Required task:
In the forum post about sudo below, why does the livecd use sudo rather than su? Answer in one to three sentences.

There is the /etc/sudoers which allows you to specify what user is capable of using sudo and in which content. For example I have this line:

orlin ALL = NOPASSWD: /sbin/connecthandy, /usr/bin/vpn, /usr/sbin/vpnc /etc/vpnc.conf

which allows me to execute connecthandy with no password. now, if I try sudo /etc/init.d/net.eth0 stop I will not be allowed. The livecd uses sudo because if you want to use su you need a password awlays, which means that the root password should be somewhat known (security risk). If you use sudo, you can allow a user to use admin privelege without knowing the password. It will take another 15 minutes to explain why this is better, but I am too lazy, just think that it takes only username + password to be able to access an account. the username is known: root, so if the password is preset, lets say "xyzyx", then you have a security problem.

If you want to login in a livecd as root you can simply do "sudo su".

ps: to use sudo your use have to be part of the sudoers group.

[Stored entries]
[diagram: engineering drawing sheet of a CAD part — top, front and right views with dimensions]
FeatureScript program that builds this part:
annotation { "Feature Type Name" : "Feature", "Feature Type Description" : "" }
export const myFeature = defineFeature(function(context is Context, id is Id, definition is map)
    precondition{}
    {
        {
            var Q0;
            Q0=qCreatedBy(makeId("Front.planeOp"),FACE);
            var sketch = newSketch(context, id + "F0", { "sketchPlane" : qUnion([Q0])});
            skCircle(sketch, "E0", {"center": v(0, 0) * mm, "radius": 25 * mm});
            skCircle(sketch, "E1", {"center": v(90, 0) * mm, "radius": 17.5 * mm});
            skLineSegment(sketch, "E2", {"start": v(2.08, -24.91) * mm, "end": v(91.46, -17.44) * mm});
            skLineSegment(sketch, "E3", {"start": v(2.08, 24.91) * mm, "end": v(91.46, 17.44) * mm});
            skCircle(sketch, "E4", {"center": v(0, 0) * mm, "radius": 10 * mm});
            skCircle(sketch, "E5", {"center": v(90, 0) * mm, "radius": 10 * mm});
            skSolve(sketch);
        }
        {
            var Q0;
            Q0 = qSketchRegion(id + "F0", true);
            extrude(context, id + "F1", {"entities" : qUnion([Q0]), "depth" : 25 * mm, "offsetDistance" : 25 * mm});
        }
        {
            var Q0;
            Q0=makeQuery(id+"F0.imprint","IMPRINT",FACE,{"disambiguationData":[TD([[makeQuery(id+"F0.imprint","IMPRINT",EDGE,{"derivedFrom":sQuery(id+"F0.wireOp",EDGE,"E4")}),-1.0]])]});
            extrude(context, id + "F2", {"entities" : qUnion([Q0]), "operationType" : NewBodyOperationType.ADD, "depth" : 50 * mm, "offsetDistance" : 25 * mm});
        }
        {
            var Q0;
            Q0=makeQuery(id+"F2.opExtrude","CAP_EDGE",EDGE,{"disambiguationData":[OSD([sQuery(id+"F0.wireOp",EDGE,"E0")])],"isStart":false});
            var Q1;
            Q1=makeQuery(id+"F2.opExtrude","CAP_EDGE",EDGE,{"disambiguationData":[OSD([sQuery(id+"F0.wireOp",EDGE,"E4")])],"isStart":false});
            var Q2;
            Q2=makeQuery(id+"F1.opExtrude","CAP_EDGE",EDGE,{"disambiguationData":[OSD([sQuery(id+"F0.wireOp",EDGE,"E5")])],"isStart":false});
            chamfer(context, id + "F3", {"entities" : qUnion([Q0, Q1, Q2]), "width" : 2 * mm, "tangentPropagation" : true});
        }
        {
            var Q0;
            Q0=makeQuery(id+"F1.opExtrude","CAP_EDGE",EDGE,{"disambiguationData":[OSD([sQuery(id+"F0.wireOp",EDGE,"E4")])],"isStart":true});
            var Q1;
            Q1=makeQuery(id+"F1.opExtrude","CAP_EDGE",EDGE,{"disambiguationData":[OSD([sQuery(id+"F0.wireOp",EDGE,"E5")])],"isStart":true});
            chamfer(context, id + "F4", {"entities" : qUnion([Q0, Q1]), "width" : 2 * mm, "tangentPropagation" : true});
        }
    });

Answer to the exercise:
Using su always requires a password, so the root password would have to be somewhat known, which is a security risk. With sudo, a user can be given admin privileges without knowing the password. Because the username root is already known, a preset password would leave only that one secret protecting the account.